** GIVEN INSTRUCTION A **
In the Hiduron machining text, by how much should feed be increased if ribbon chips appear?

** TEXT EXCERPT **
◇ ◇ ◇ ◇ ◇ ◇ ◇

Hiduron Machining Parameters: Feeds and Speeds

Flood coolant (water-soluble emulsion at 5 to 10 percent dilution) is the default on all Hiduron operations deeper than 0.5 mm depth of cut. Dry cutting works only on very light finishing passes and on threading operations where chip evacuation is built into the tool geometry. Through-tool coolant on solid-carbide drills above 10 mm diameter improves chip evacuation noticeably and lifts drill life by roughly 50 percent. Chip control on Hiduron is generally good because the work-hardened chip breaks cleanly on the insert chip-breaker; ribbon chips are an early warning that feed is too low and the cutting edge is rubbing rather than shearing. Increase feed by 20 to 30 percent if ribbon chips appear.

◇ ◇ ◇ ◇ ◇ ◇ ◇

** INFORMATION SHOWN **
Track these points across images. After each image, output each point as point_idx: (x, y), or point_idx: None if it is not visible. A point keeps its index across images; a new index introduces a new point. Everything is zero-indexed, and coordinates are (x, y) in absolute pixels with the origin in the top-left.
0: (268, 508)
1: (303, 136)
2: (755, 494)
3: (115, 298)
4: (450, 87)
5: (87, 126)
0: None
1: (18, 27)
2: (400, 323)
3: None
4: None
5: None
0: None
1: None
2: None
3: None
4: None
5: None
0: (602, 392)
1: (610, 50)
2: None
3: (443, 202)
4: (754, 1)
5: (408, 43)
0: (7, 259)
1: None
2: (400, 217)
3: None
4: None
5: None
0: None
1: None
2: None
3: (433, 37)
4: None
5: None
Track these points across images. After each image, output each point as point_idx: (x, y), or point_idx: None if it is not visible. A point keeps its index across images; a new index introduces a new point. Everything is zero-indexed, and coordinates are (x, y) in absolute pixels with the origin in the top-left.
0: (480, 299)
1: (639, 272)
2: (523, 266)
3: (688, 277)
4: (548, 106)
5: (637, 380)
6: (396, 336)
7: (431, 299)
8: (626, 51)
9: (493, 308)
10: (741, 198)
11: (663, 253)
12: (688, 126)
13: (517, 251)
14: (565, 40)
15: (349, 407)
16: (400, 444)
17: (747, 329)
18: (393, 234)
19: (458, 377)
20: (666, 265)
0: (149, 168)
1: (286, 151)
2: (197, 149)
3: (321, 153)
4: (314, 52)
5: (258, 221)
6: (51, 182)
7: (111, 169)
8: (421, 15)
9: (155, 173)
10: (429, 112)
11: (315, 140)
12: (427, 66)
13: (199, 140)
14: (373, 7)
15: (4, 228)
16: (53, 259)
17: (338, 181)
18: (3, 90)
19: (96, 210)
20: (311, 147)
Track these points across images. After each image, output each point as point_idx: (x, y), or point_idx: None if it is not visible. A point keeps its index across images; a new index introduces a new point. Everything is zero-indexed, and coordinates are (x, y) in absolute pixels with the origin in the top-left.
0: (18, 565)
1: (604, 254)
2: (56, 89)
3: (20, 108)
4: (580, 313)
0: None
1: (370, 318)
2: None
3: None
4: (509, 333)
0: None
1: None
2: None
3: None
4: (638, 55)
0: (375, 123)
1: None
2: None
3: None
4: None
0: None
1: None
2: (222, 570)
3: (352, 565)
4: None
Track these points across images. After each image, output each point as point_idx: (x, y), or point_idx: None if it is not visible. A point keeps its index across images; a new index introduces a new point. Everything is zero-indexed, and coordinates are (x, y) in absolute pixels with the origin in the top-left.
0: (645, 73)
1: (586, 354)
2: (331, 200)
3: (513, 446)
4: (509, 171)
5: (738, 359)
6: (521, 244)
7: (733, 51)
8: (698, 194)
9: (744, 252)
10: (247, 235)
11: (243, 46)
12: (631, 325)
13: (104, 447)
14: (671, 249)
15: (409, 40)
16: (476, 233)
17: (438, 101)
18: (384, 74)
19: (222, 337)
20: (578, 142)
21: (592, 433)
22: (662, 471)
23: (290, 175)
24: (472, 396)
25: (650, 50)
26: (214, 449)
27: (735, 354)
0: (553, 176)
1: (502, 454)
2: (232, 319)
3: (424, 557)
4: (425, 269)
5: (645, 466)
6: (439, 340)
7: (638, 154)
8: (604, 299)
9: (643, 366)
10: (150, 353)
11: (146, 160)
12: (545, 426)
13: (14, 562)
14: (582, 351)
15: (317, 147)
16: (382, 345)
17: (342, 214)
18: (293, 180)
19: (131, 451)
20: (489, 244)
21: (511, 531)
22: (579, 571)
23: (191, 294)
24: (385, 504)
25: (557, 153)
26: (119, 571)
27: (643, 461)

◇ ◇ ◇ ◇ ◇ ◇ ◇

** GIVEN INSTRUCTION B **
Can you repeat the records exactly, everything from their very start down to the line containing "20: (311, 147)", with that line included?

** RIGHT ANSWER A **
By 20 to 30 percent.

** RIGHT ANSWER B **
Track these points across images. After each image, output each point as point_idx: (x, y), or point_idx: None if it is not visible. A point keeps its index across images; a new index introduces a new point. Everything is zero-indexed, and coordinates are (x, y) in absolute pixels with the origin in the top-left.
0: (268, 508)
1: (303, 136)
2: (755, 494)
3: (115, 298)
4: (450, 87)
5: (87, 126)
0: None
1: (18, 27)
2: (400, 323)
3: None
4: None
5: None
0: None
1: None
2: None
3: None
4: None
5: None
0: (602, 392)
1: (610, 50)
2: None
3: (443, 202)
4: (754, 1)
5: (408, 43)
0: (7, 259)
1: None
2: (400, 217)
3: None
4: None
5: None
0: None
1: None
2: None
3: (433, 37)
4: None
5: None
Track these points across images. After each image, output each point as point_idx: (x, y), or point_idx: None if it is not visible. A point keeps its index across images; a new index introduces a new point. Everything is zero-indexed, and coordinates are (x, y) in absolute pixels with the origin in the top-left.
0: (480, 299)
1: (639, 272)
2: (523, 266)
3: (688, 277)
4: (548, 106)
5: (637, 380)
6: (396, 336)
7: (431, 299)
8: (626, 51)
9: (493, 308)
10: (741, 198)
11: (663, 253)
12: (688, 126)
13: (517, 251)
14: (565, 40)
15: (349, 407)
16: (400, 444)
17: (747, 329)
18: (393, 234)
19: (458, 377)
20: (666, 265)
0: (149, 168)
1: (286, 151)
2: (197, 149)
3: (321, 153)
4: (314, 52)
5: (258, 221)
6: (51, 182)
7: (111, 169)
8: (421, 15)
9: (155, 173)
10: (429, 112)
11: (315, 140)
12: (427, 66)
13: (199, 140)
14: (373, 7)
15: (4, 228)
16: (53, 259)
17: (338, 181)
18: (3, 90)
19: (96, 210)
20: (311, 147)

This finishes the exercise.